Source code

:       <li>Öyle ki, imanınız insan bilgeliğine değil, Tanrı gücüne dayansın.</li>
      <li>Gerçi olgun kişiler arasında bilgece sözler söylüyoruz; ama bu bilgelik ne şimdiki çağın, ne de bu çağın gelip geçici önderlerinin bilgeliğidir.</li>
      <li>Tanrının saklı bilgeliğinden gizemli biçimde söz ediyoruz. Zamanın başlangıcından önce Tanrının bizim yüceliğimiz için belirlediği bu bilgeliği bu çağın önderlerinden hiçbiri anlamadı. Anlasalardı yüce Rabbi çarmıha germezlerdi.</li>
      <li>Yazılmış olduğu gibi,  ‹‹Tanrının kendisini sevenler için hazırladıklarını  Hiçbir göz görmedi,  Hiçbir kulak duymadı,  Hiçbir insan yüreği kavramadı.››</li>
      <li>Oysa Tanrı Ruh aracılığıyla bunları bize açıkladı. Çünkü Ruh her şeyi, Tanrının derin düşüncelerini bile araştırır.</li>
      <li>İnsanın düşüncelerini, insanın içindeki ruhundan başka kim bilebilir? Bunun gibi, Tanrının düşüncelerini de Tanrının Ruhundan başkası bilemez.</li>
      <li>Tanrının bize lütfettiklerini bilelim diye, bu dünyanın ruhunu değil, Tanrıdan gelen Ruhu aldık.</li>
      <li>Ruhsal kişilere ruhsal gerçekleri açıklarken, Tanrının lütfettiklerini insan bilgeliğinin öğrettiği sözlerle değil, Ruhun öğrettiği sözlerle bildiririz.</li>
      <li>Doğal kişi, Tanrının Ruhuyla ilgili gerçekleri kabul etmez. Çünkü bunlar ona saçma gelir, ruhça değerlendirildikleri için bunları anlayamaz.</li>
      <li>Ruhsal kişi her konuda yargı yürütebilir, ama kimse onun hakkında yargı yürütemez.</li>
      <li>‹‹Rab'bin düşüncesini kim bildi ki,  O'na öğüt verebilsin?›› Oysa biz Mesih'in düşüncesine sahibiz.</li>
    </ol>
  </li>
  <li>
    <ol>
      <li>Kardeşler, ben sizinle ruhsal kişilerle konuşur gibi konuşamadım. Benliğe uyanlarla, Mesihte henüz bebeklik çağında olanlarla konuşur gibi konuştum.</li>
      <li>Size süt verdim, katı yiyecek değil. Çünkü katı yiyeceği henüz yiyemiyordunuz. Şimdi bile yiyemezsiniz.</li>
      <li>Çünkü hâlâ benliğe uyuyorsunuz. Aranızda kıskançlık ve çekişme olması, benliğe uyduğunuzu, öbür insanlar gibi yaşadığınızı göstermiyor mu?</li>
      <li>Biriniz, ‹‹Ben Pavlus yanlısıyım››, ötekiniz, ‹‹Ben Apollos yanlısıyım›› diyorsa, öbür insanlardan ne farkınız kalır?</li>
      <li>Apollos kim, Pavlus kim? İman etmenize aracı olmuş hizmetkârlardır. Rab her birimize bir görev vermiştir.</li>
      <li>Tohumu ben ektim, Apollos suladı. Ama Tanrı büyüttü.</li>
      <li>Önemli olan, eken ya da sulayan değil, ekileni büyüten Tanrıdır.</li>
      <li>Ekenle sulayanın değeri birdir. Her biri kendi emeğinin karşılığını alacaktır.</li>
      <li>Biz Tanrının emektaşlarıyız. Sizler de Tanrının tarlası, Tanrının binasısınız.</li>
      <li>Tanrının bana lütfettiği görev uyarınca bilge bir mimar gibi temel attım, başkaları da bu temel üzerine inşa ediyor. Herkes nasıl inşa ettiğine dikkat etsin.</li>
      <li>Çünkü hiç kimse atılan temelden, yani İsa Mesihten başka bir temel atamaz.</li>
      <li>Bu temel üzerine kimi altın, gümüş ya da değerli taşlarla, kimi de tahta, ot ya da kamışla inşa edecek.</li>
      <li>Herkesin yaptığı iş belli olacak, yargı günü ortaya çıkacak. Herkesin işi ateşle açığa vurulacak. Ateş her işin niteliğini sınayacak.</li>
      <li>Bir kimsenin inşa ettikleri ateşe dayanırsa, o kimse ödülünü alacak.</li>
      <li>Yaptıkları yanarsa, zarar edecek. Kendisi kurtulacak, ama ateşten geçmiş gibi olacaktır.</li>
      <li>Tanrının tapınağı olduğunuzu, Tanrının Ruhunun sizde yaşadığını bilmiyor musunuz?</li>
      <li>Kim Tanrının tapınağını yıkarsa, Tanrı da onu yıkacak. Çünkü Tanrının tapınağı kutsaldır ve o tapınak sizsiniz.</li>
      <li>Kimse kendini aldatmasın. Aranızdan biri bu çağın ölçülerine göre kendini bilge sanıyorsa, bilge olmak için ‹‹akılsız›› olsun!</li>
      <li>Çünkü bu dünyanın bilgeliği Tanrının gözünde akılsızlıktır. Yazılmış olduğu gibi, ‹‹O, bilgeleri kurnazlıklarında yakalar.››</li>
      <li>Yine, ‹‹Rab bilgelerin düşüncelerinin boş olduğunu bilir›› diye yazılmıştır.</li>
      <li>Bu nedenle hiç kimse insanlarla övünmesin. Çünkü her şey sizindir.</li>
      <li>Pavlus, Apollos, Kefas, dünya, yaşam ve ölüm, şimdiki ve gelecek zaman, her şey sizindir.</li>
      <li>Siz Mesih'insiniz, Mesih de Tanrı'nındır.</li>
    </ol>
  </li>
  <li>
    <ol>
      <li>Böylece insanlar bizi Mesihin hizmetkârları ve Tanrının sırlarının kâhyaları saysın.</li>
════════
上記のデータを、一字一句違えずにすべて書き写してください。

Source code

:       <li>Öyle ki, imanınız insan bilgeliğine değil, Tanrı gücüne dayansın.</li>
      <li>Gerçi olgun kişiler arasında bilgece sözler söylüyoruz; ama bu bilgelik ne şimdiki çağın, ne de bu çağın gelip geçici önderlerinin bilgeliğidir.</li>
      <li>Tanrının saklı bilgeliğinden gizemli biçimde söz ediyoruz. Zamanın başlangıcından önce Tanrının bizim yüceliğimiz için belirlediği bu bilgeliği bu çağın önderlerinden hiçbiri anlamadı. Anlasalardı yüce Rabbi çarmıha germezlerdi.</li>
      <li>Yazılmış olduğu gibi,  ‹‹Tanrının kendisini sevenler için hazırladıklarını  Hiçbir göz görmedi,  Hiçbir kulak duymadı,  Hiçbir insan yüreği kavramadı.››</li>
      <li>Oysa Tanrı Ruh aracılığıyla bunları bize açıkladı. Çünkü Ruh her şeyi, Tanrının derin düşüncelerini bile araştırır.</li>
      <li>İnsanın düşüncelerini, insanın içindeki ruhundan başka kim bilebilir? Bunun gibi, Tanrının düşüncelerini de Tanrının Ruhundan başkası bilemez.</li>
      <li>Tanrının bize lütfettiklerini bilelim diye, bu dünyanın ruhunu değil, Tanrıdan gelen Ruhu aldık.</li>
      <li>Ruhsal kişilere ruhsal gerçekleri açıklarken, Tanrının lütfettiklerini insan bilgeliğinin öğrettiği sözlerle değil, Ruhun öğrettiği sözlerle bildiririz.</li>
      <li>Doğal kişi, Tanrının Ruhuyla ilgili gerçekleri kabul etmez. Çünkü bunlar ona saçma gelir, ruhça değerlendirildikleri için bunları anlayamaz.</li>
      <li>Ruhsal kişi her konuda yargı yürütebilir, ama kimse onun hakkında yargı yürütemez.</li>
      <li>‹‹Rab'bin düşüncesini kim bildi ki,  O'na öğüt verebilsin?›› Oysa biz Mesih'in düşüncesine sahibiz.</li>
    </ol>
  </li>
  <li>
    <ol>
      <li>Kardeşler, ben sizinle ruhsal kişilerle konuşur gibi konuşamadım. Benliğe uyanlarla, Mesihte henüz bebeklik çağında olanlarla konuşur gibi konuştum.</li>
      <li>Size süt verdim, katı yiyecek değil. Çünkü katı yiyeceği henüz yiyemiyordunuz. Şimdi bile yiyemezsiniz.</li>
      <li>Çünkü hâlâ benliğe uyuyorsunuz. Aranızda kıskançlık ve çekişme olması, benliğe uyduğunuzu, öbür insanlar gibi yaşadığınızı göstermiyor mu?</li>
      <li>Biriniz, ‹‹Ben Pavlus yanlısıyım››, ötekiniz, ‹‹Ben Apollos yanlısıyım›› diyorsa, öbür insanlardan ne farkınız kalır?</li>
      <li>Apollos kim, Pavlus kim? İman etmenize aracı olmuş hizmetkârlardır. Rab her birimize bir görev vermiştir.</li>
      <li>Tohumu ben ektim, Apollos suladı. Ama Tanrı büyüttü.</li>
      <li>Önemli olan, eken ya da sulayan değil, ekileni büyüten Tanrıdır.</li>
      <li>Ekenle sulayanın değeri birdir. Her biri kendi emeğinin karşılığını alacaktır.</li>
      <li>Biz Tanrının emektaşlarıyız. Sizler de Tanrının tarlası, Tanrının binasısınız.</li>
      <li>Tanrının bana lütfettiği görev uyarınca bilge bir mimar gibi temel attım, başkaları da bu temel üzerine inşa ediyor. Herkes nasıl inşa ettiğine dikkat etsin.</li>
      <li>Çünkü hiç kimse atılan temelden, yani İsa Mesihten başka bir temel atamaz.</li>
      <li>Bu temel üzerine kimi altın, gümüş ya da değerli taşlarla, kimi de tahta, ot ya da kamışla inşa edecek.</li>
      <li>Herkesin yaptığı iş belli olacak, yargı günü ortaya çıkacak. Herkesin işi ateşle açığa vurulacak. Ateş her işin niteliğini sınayacak.</li>
      <li>Bir kimsenin inşa ettikleri ateşe dayanırsa, o kimse ödülünü alacak.</li>
      <li>Yaptıkları yanarsa, zarar edecek. Kendisi kurtulacak, ama ateşten geçmiş gibi olacaktır.</li>
      <li>Tanrının tapınağı olduğunuzu, Tanrının Ruhunun sizde yaşadığını bilmiyor musunuz?</li>
      <li>Kim Tanrının tapınağını yıkarsa, Tanrı da onu yıkacak. Çünkü Tanrının tapınağı kutsaldır ve o tapınak sizsiniz.</li>
      <li>Kimse kendini aldatmasın. Aranızdan biri bu çağın ölçülerine göre kendini bilge sanıyorsa, bilge olmak için ‹‹akılsız›› olsun!</li>
      <li>Çünkü bu dünyanın bilgeliği Tanrının gözünde akılsızlıktır. Yazılmış olduğu gibi, ‹‹O, bilgeleri kurnazlıklarında yakalar.››</li>
      <li>Yine, ‹‹Rab bilgelerin düşüncelerinin boş olduğunu bilir›› diye yazılmıştır.</li>
      <li>Bu nedenle hiç kimse insanlarla övünmesin. Çünkü her şey sizindir.</li>
      <li>Pavlus, Apollos, Kefas, dünya, yaşam ve ölüm, şimdiki ve gelecek zaman, her şey sizindir.</li>
      <li>Siz Mesih'insiniz, Mesih de Tanrı'nındır.</li>
    </ol>
  </li>
  <li>
    <ol>
      <li>Böylece insanlar bizi Mesihin hizmetkârları ve Tanrının sırlarının kâhyaları saysın.</li>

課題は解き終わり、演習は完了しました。